Chicago, IL (PRWEB) June 11, 2011

Although interest rates are at record lows, the housing market continues to struggle. Economists have pinpointed four main reasons the U.S. housing market has not recovered according to RealtyPartner.com:

1) High unemployment – the unemployment rate, although decreasing, is averaging 9% and Americans are very much aware of their financial vulnerability... unemployment extension numbers skyrocketed;

2) Supply overhang – with an influx of homes for sale, the supply vastly outnumbers the demand;

3) Foreclosure crisis – people are losing their homes, bank foreclosures are facing legal scrutiny therefore delaying foreclosures for months and years and as a result the market is being flooded with homes that are abandoned and can not be sold;

4) Mortgage credit – banks have instituted tougher qualification requirements which has made it much more difficult for potential buyers to qualify for home loans.

According to RealtyPartner, U.S. real estate agents are reporting that there are more sellers in the market than buyers and a majority of the homes that are for sales are sitting on the market for at least 60 days and a significant number are sitting for at least 120 days.
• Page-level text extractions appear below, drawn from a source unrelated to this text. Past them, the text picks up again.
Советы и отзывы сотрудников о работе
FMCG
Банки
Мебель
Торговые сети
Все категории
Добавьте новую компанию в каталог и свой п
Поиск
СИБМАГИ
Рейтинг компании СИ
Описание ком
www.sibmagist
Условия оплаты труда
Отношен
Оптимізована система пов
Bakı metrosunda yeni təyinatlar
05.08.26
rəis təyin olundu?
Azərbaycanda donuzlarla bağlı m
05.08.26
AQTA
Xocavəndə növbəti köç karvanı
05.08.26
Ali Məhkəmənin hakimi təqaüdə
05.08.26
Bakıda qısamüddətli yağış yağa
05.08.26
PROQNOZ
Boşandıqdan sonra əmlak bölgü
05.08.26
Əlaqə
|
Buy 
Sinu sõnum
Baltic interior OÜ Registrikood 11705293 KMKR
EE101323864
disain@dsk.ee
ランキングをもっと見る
Agents are also reporting that homes are continuing to appreciate negatively making quite a few of the homes that are for sale, bank owned.

Overall, foreclosure increase, declining home prices and difficult lending standards are causing potential homebuyers to remain cautious about buying today. Mark Quinones, CEO of RealtyPartner, measures the current supply overhang in years — not months. During an interview with Bloomberg, Quinones said: “The reality which you add up all the houses for sale, houses vacant not yet on the market, houses underwater, seriously delinquent, in foreclosure, almost in foreclosure, the number is closer to 60 months, 5 years.”

The current housing market is still on the decline. Homeowners, who are underwater and waiting for a miraculous turnaround to restore their equity, will likely not see this happen at levels before the market crashed. It is a buyer’s market but currently, the negative factors outweigh the positive ones when it comes to buying a home in the current real estate market.